Me sentía nerviosa en compañía de Bill. No lograba relajarme ni entregarme por entero a lo que hubiera tenido que ser una agradable velada.
Unas gruesas chuletas escabechadas esperaban en la cocina al lado de una botella de vino tinto. Lucy estaba preparando la ensalada y se encontraba bastante animada teniendo en cuenta que no había recibido la menor noticia de su madre, la cual andaba por esos mundos de Dios con su ilustrador. En sus fantasías, la niña había empezado a creer que nunca tendría que irse e incluso había comentado lo bonito que sería cuando el «señor Boltz» y yo «nos casáramos».
Más tarde o más temprano, me vería obligada a estrellar sus sueños contra la dura roca de la realidad. Tendría que regresar a casa en cuanto su madre volviera a Miami, y Bill y yo no nos íbamos a casar.
Empecé a estudiar a Bill como si fuera la primera vez. Estaba contemplando con expresión ensimismada el carbón encendido y sostenía con ambas manos la botella de cerveza, mientras el vello de sus brazos brillaba como los dorados granos de polen iluminados por el sol. Le veía a través de un velo de humo y calor cada vez más tupido, el cual me parecía un símbolo de la creciente distancia que se interponía entre nosotros.
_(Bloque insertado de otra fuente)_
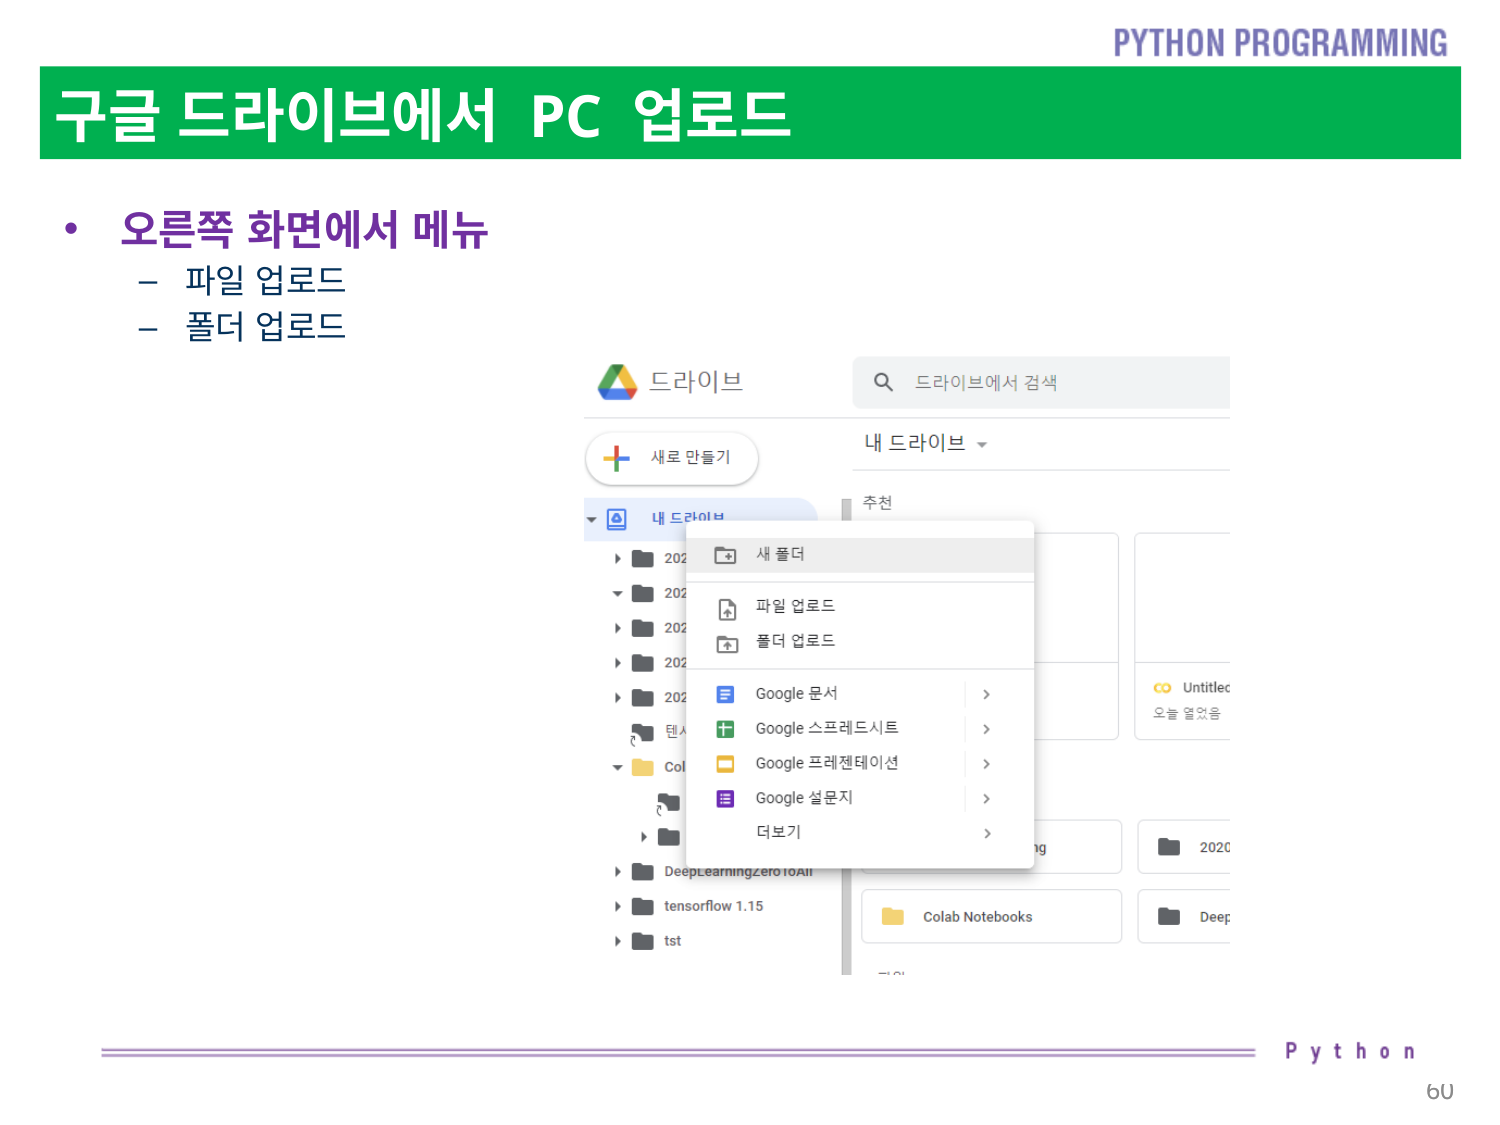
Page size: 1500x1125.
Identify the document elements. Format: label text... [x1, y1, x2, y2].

picture [18, 1020, 1483, 1084]
title 구글 드라이브에서 PC 업로드 [39, 76, 1444, 152]
picture [584, 349, 1230, 975]
picture [1106, 13, 1462, 66]
slide_number 60 [1119, 1071, 1470, 1112]
list 오른쪽 화면에서 메뉴 파일 업로드 폴더 업로드 [48, 195, 1461, 1041]
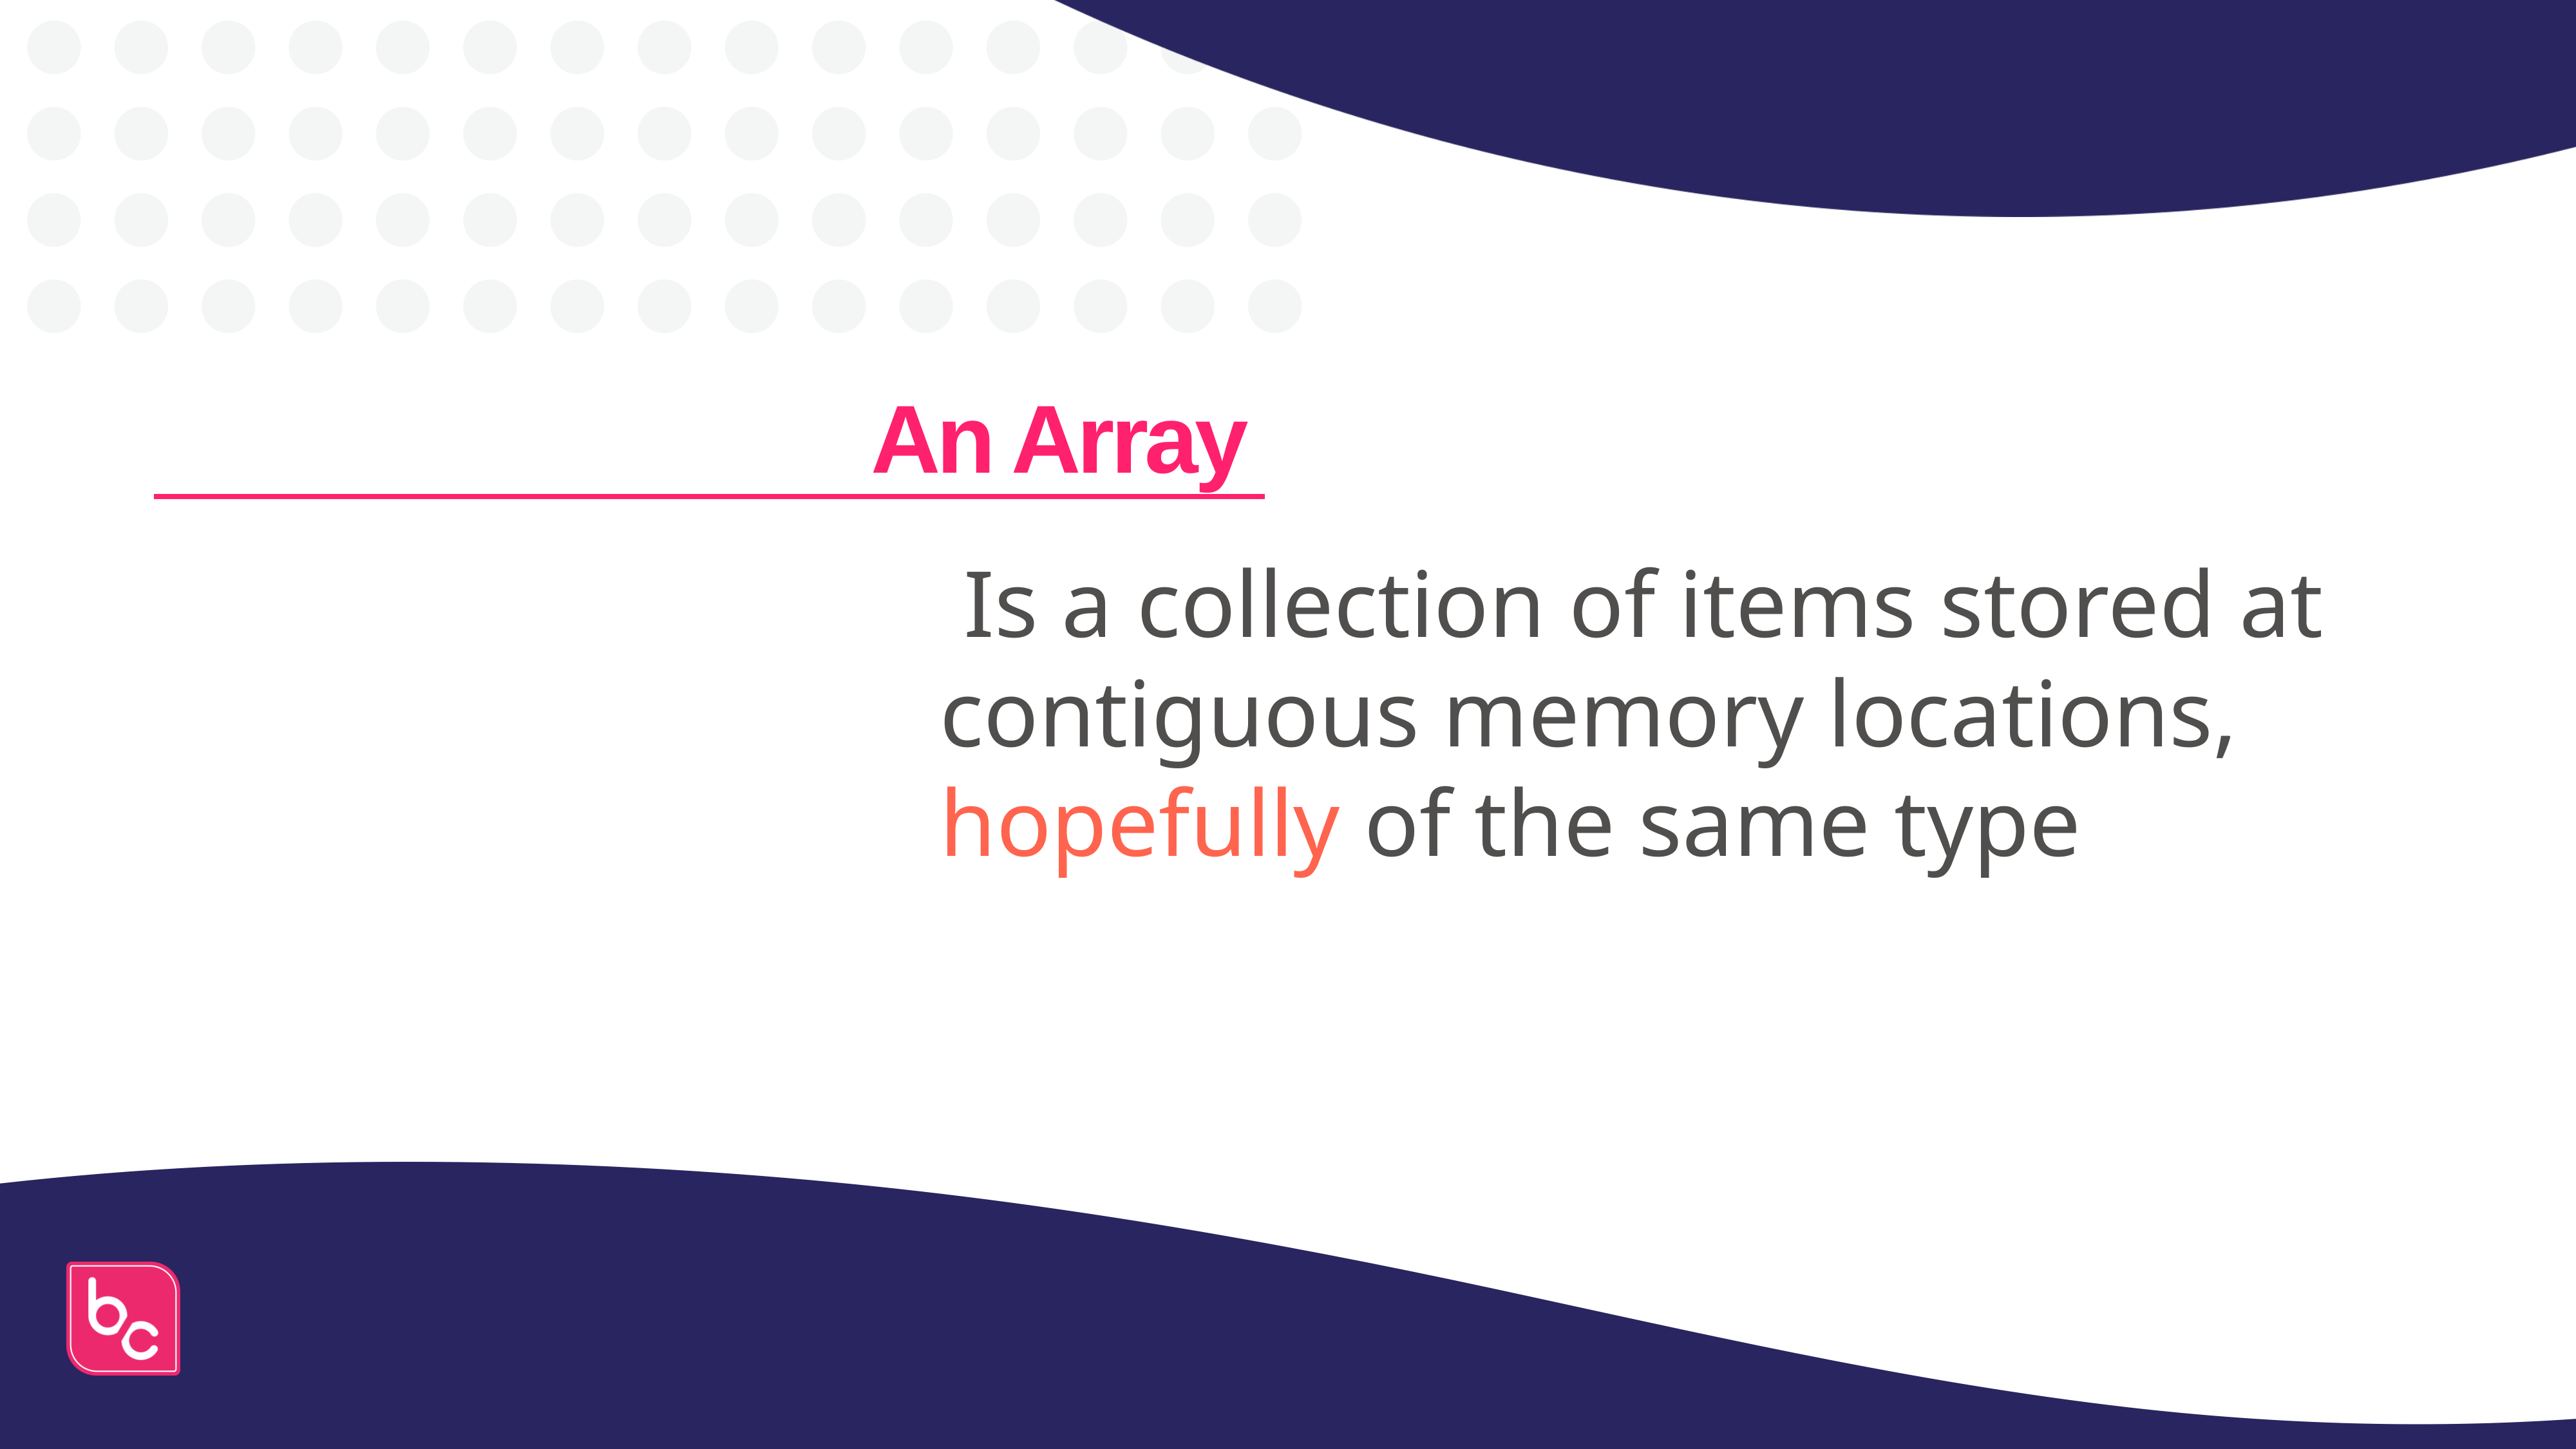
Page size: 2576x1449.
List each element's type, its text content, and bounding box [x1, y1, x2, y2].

picture [0, 1162, 2576, 1449]
title An Array [67, 214, 1255, 498]
list Is a collection of items stored at contiguous memory locations, hopefully of the same type [934, 540, 2421, 884]
picture [1053, 0, 2576, 217]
¿Por qué se había suicidado su mujer, utilizando su pistola? ¿Fue simplemente un gesto utilitario, porque la pistola de su marido era el medio que tenía más a mano para matarse? ¿O fue su manera de castigarle por unos pecados que yo ignoraba?
Su mujer se había disparado en el pecho estando incorporada en la cama... la cama que ambos compartían. Apretó el gatillo aquel lunes por la mañana a las pocas horas, tal vez a los pocos minutos, de haber hecho el amor con su marido. Su ERP había dado positivo en la prueba de esperma. Su cuerpo aún despedía unos leves efluvios de perfume cuando la examiné en el lugar de los hechos. ¿Qué debió de decirle Bill antes de salir hacia el trabajo?
«Que esta tierra cubra a Kay...»
Parpadeé y vi que Bill me estaba mirando fijamente.
—¿Dónde estabas? —me preguntó, rodeándome el talle con su brazo mientras yo percibía su aliento contra mi mejilla—. ¿Me dejas entrar?
—Estaba pensando.
—¿A propósito de qué? No me digas que es algo relacionado con el departamento...
Decidí soltarlo.
—Bill, faltan unos papeles en las carpetas de los casos que tú, Amburgey y Tanner estuvisteis examinando el otro día...
La mano que me acariciaba la región lumbar se quedó inmóvil. Noté su enojo en la presión de sus dedos.
—¿Qué papeles?
—Pues la verdad es que no estoy muy segura —repliqué temerosamente. No me atrevía a concretar, no me atrevía a mencionarle la etiqueta que faltaba en la ficha de Lori Petersen—. No sé si tal vez tú viste por casualidad que alguien recogía algo...
Bill apartó bruscamente el brazo y exclamó:
—Mierda. ¿Es que no puedes quitarte estos malditos casos de la cabeza aunque sólo sea por una maldita noche?
—Bill...
—Ya basta, ¿vale? —Bill se introdujo las manos en los bolsillos de sus calzones cortos y apartó la mirada—. Por Dios bendito, Kay. Me estás volviendo loco. Ellas han muerto. Estas mujeres están totalmente muertas. Muertas. ¡Muertas! Entérate de una vez. Tú y yo estamos vivos. La vida sigue. O, por lo menos, tendría que seguir. Como no dejes de obsesionarte, estos casos acabarán contigo... acabarán con nosotros...
Aun así, mientras Bill y Lucy charlaban sobre cosas intrascendentes durante la cena, yo me pasé el resto de la velada prestando atención por si sonara el teléfono. Esperaba que sonara. Esperaba una llamada de Marino.
Cuando sonó a primera hora de la mañana, la lluvia azotaba mi casa y yo estaba durmiendo aunque no a pierna suelta, pues mis fragmentarios e inquietantes sueños no me habían permitido descansar demasiado.